The growth that Cardiff Council are seeking to pursue should not be an end in and of itself, writes Tamsin Stirling
In its recent consultation on the Replacement Local Development Plan (RLDP), Cardiff Council make clear that growth of the city is a key driver in shaping the overall approach. What is interesting in this context is that the revised population projections for the city show a much reduced level of growth up to 2026 than was previously the case. On this, the consultation document said:
‘Given the inherent uncertainty with trend-based assumptions and the significance of growth as a key parameter shaping the LDP strategy, the evidence base will explore to what degree the latest methodology and assumptions underpinning official projections are suitable, and whether the results are plausible.’
People on the housing waiting list do not need executive homes, they need genuinely affordable housing”
This suggests that alternative measures to project future population may be used by the Council to justify continued growth of the city.
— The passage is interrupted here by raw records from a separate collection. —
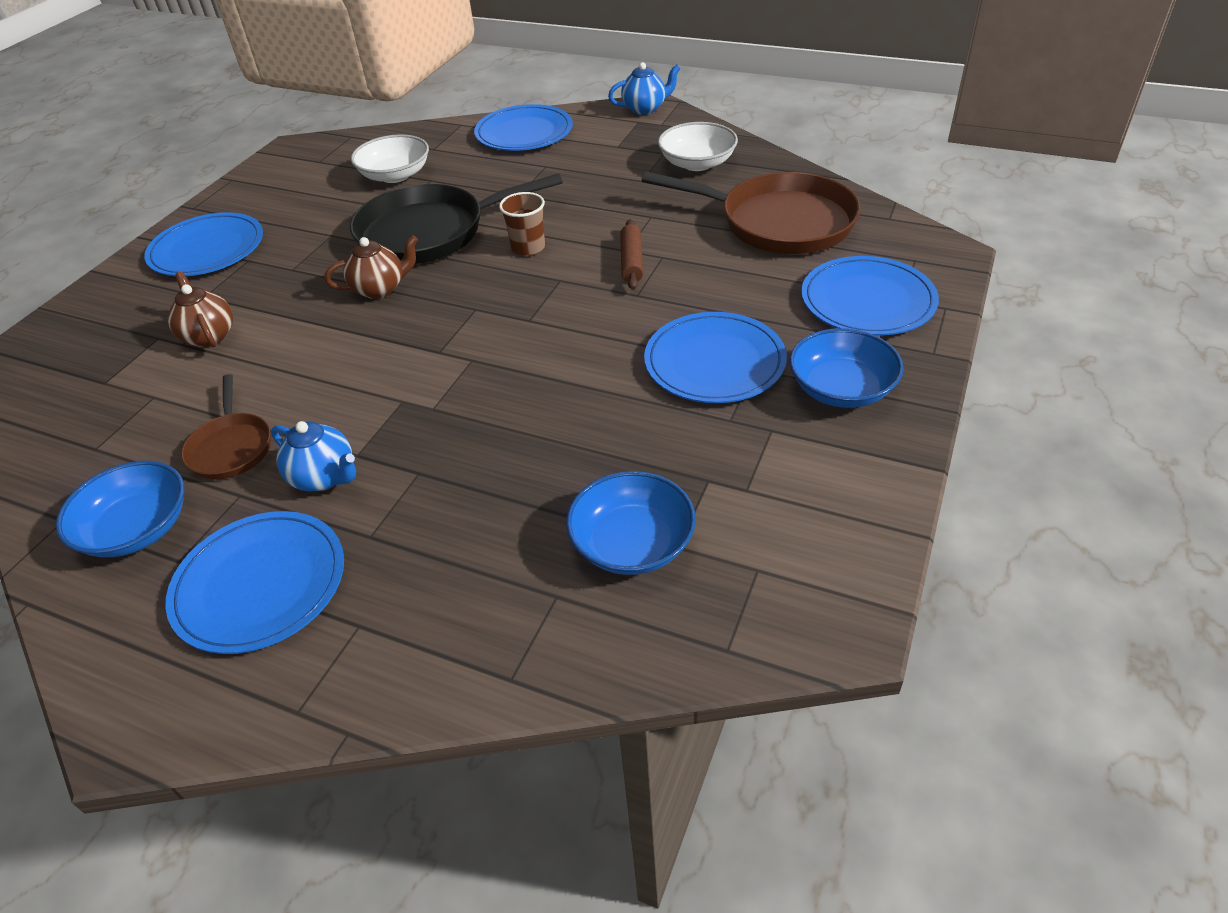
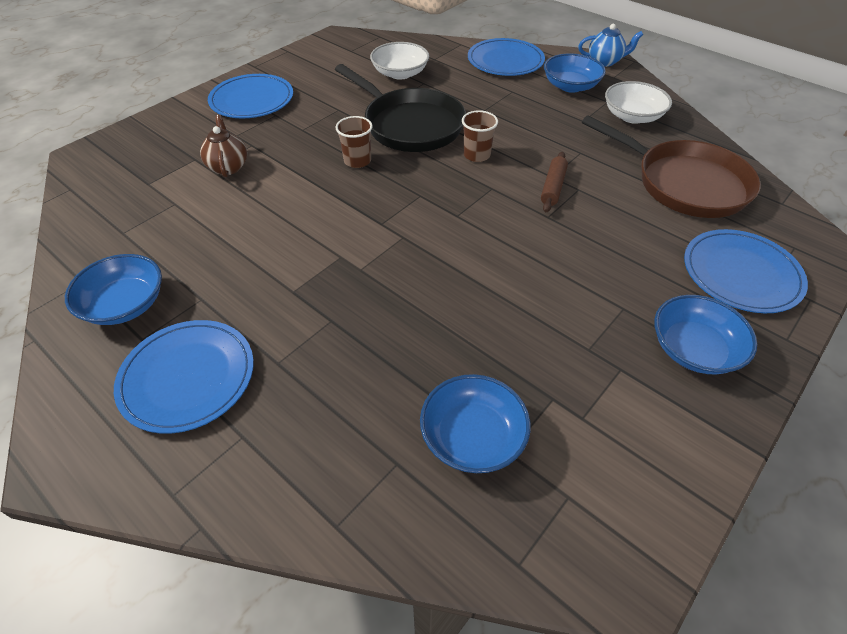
camera: 15 degrees right, 5 degrees up
brown pan [181,374,271,480] -> none
blue teapot [271,421,356,491] -> none
brown teapot [325,235,418,299] -> brown cup [336,116,373,168]
black pan [350,173,563,264] -> black pan turned 135 degrees counterclockwise [335,64,466,152]
blue plate [644,312,787,403] -> none
none -> blue bowl [544,53,606,93]

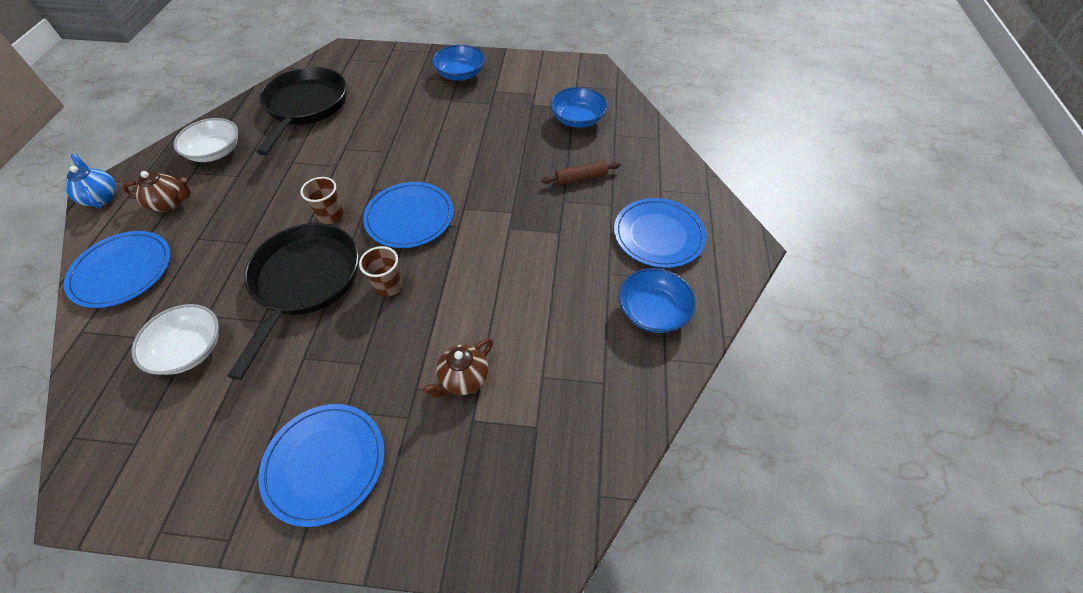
camera: 125 degrees left, 5 degrees up
brown rolling pin [541,152,568,212] -> brown rolling pin moved to [542,160,621,185]
blue bowl [544,53,606,93] -> brown teapot [123,171,191,212]
brown pan [582,116,761,218] -> black pan [256,67,347,155]
blue plate [684,229,808,313] -> blue plate moved to [363,182,454,248]

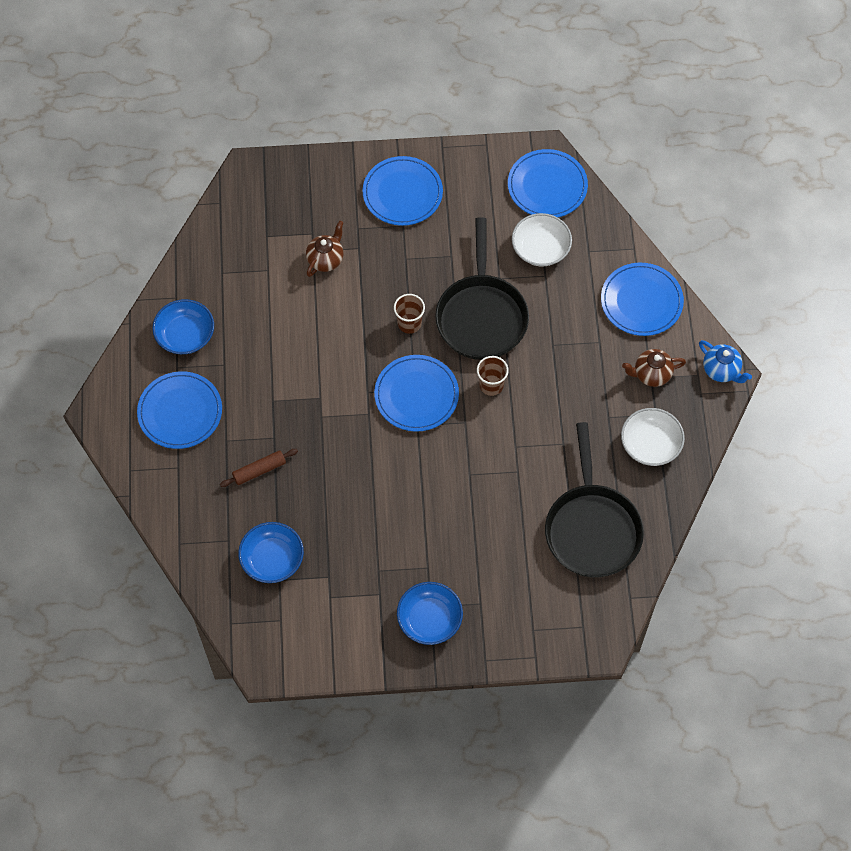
camera: 170 degrees right, 10 degrees up
none -> blue plate [508,149,588,217]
The number of people on the waiting list for council/social housing is frequently used as a reason for building more homes, even though the Council often lets developers off their S106 contributions for affordable housing on the basis of viability. People on the housing waiting list do not need executive homes, they need genuinely affordable housing. The need for more good jobs is also a reason to grow the city. But are all the jobs being created well paid with good terms and conditions?
It would be hard to argue that the approach to growth in the city in the last ten years has been good for all residents”
Cardiff Council maintains that a bigger Cardiff is a better Cardiff, that the growth of the city will automatically benefit residents of the city. Walking through different parts of the city today makes very clear the stark inequalities between different neighbourhoods. It would be hard to argue that the approach to growth of the city in the last ten years has been good for all residents.
Cardiff has also declared a climate emergency and set out its aim of a carbon neutral city. Across the city demolition of buildings of various ages is taking place alongside construction, much of it concrete, sometimes referred to as the most destructive material on earth. Can this really be compatible with carbon neutrality?
Another key driver for action is the wellbeing of current and future generations. Cardiff Council, as with all public bodies in Wales, has to adhere to the Wellbeing of Future Generations Act 2015. This sets out seven wellbeing goals and five ways of working which public bodies must take into account when they are making decisions. A national wellbeing indicators framework has been developed to track progress against the wellbeing goals.
At a country level, an interesting alternative to GDP has been developed by the Carnegie Trust – an index of Gross Domestic Wellbeing. It is an holistic index which includes measures on the economy and environment, but also on personal wellbeing, health, education and skills and relationships so has much in common with the Wellbeing of Future Generations Act. How much emphasis will be placed on growing the economy in Cardiff as opposed to other aspects of our wellbeing and that of future generations?
In recent years, a number of different ways of looking at the economy in the context of climate and nature emergencies and the wellbeing of citizens have emerged, e.g. the circular economy, doughnut economics and steady state economics. Professor Calvin Jones, Deputy Dean for Public Value and External Relations at Cardiff Business School is one of the innovative economic thinkers considering how we can achieve good quality jobs for all that require them without a damaging focus on continuous growth for its own sake. He has said: ‘There’s something peculiarly odd about chasing economic growth on a finite planet with no end in sight’.
The growth that Cardiff Council are seeking to pursue should not be an end in and of itself. It must have a clear purpose; that should be about supporting wellbeing of current and future generations, reducing inequality and addressing both climate and nature emergencies. If it does not do this, then we should seriously question whether it should happen at all.